Paraná reforça combate ao greening com novas regras
Portaria estabelece medidas obrigatórias para conter doença que ameaça pomares
O Agência de Defesa Agropecuária do Paraná publicou novas regras que reforçam o combate ao greening, doença considerada a principal ameaça à citricultura no estado. A portaria, divulgada em março, estabelece medidas obrigatórias de prevenção, controle e contenção da praga, atendendo a uma determinação do Ministério da Agricultura e Pecuária.
Doença sem cura exige ação imediata
O greening é causado pela bactéria Candidatus Liberibacter spp. e transmitido pelo inseto psilídeo-dos-citros. Sem cura, pode levar à morte das plantas, tornando o monitoramento constante e a eliminação de exemplares infectados as principais estratégias de controle.
A rápida disseminação preocupa técnicos e produtores, já que uma propriedade saudável pode ser contaminada em pouco tempo por áreas vizinhas infectadas.
Regras ampliam controle nas propriedades
A nova portaria estabelece uma série de obrigações, como cadastro das propriedades, inspeções periódicas, controle do inseto vetor e envio de relatórios semestrais. Também há prazos definidos para a erradicação de plantas com sintomas, conforme a idade dos pomares.
O objetivo é aumentar a precisão no monitoramento da doença e evitar a ampliação dos focos no estado, onde já há sinais de avanço em áreas acompanhadas.

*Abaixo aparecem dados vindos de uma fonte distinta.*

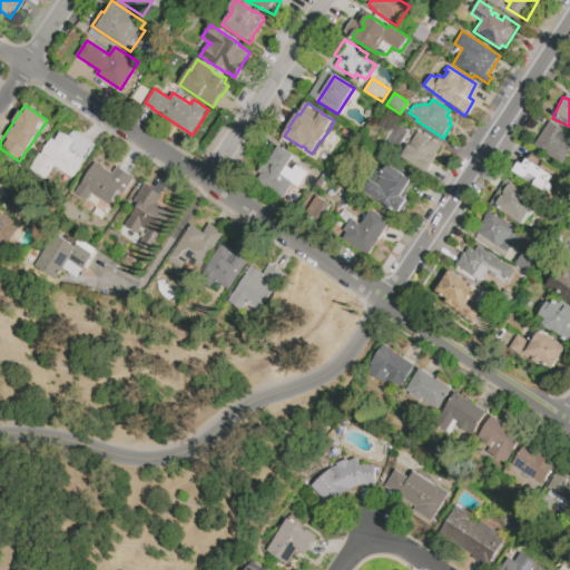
[(563,129),(546,120),(532,148),(562,163),(569,144),(559,139),(563,129)]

Setor estratégico para o Paraná
A citricultura tem peso relevante na economia paranaense. Dados do Instituto Brasileiro de Geografia e Estatística indicam que o estado ocupa posições de destaque na produção nacional de laranja, tangerina e limão.
Segundo o Departamento de Economia Rural, o citrus representa mais de 60% da produção da fruticultura estadual, o que amplia a preocupação com os impactos do greening sobre o setor.
Controle depende de ação coletiva
No campo, produtores relatam perdas e reforçam a necessidade de ação conjunta. A eliminação rápida de plantas doentes e o monitoramento constante são apontados como fundamentais para evitar a disseminação.
As medidas também seguem o Programa Nacional de Prevenção e Controle do HLB, que orienta as ações em nível nacional.
Diante do avanço da doença, o fortalecimento das regras e o engajamento dos produtores são considerados essenciais para preservar a produtividade e garantir a sustentabilidade da citricultura no Paraná.